Pinchas Zukerkman performs Elgar and Vaughan Williams

Pinchas Zukerman’s violin playing has lost nothing of its masterful immensity, gorgeousness of tone, and likeable directness of manner over the years, and to hear those qualities at work in The Lark Ascending is a memorable experience. Perhaps less predictable, and entirely as striking, is the success with which those same qualities transfer to his conducting.

Our rating

4

Published: October 17, 2016 at 10:17 am

COMPOSERS: Edward Elgar,Ralph Vaughan Williams
LABELS: Decca
ALBUM TITLE: Edward Elgar • Ralph Vaughan Williams
WORKS: Elgar: Serenade for Strings; Salut d’amour; Chanson de matin; Chanson de nuit; In Moonlight (arr. Milone); Introduction and Allegro; Vaughan Williams: The Lark Ascending; Fantasia on a Theme by Thomas Tallis
PERFORMER: Royal Philharmonic Orchestra/Pinchas Zukerman (violin)
CATALOGUE NO: Decca 478 9836

Pinchas Zukerman’s violin playing has lost nothing of its masterful immensity, gorgeousness of tone, and likeable directness of manner over the years, and to hear those qualities at work in The Lark Ascending is a memorable experience. Perhaps less predictable, and entirely as striking, is the success with which those same qualities transfer to his conducting.
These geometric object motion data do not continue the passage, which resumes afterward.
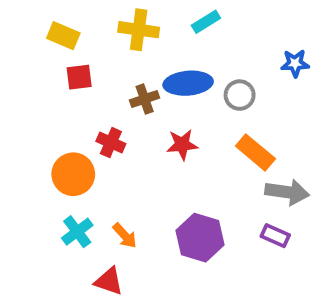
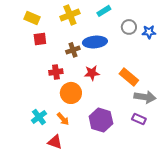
yellow cross: (139, 30) -> (70, 15), turned -30
gray circle: (240, 95) -> (129, 27), moved
red cross: (111, 143) -> (56, 72), turned -32
orange circle: (73, 174) -> (71, 93), moved

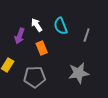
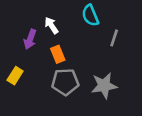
cyan semicircle: (61, 26) -> (90, 15), moved
gray pentagon: (35, 77) -> (65, 82), moved

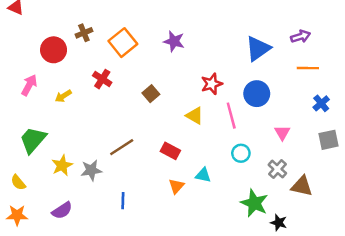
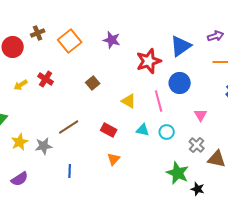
red cross: (102, 79) -> (46, 79), moved
red star: (212, 84) -> (149, 61), moved, size x1.4
cyan triangle: (203, 175) -> (143, 130), moved

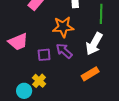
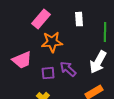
orange star: (63, 27) -> (52, 42), moved

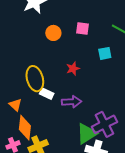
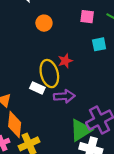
pink square: (82, 29) -> (87, 17), moved
yellow ellipse: (35, 79) -> (49, 74), moved

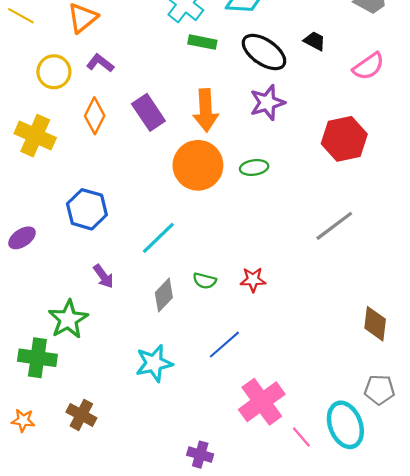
There’s no trace of portentousness in Zukerman’s approach to the vast musical spaces searched out by the Tallis Fantasia; yet this seemingly no-nonsense interpretation has a strongly characterised, tight-reined majesty that can hold its own even among the formidable recorded competition. Vaughan Williams’s deployment of the work’s different-sized string groups, devised with a cathedral acoustic in mind, really needs a more spacious acoustic than London’s Cadogan Hall. Then again, the focused grandeur of tone generated by the RPO strings is more than powerful enough to compensate.

The same level of music-making – almost – is on offer in the sequence of Elgar works. Besides the violin part of Salut d’amour, Zukerman plays solo viola for In Moonlight, an arrangement of the haunting ‘canto popolare’ interlude from In the South; he also conducts the Serenade in E minor, Chanson de matin and Chanson de nuit, and the roistering musical riches of the Introduction and Allegro. Something of Elgar’s idiom eludes him – the ‘smiling with a sigh’ quality which John Barbirolli and Norman Del Mar could conjure so unerringly. That said, these are still beautifully delivered, mannerism-free interpretations, with quality playing to match.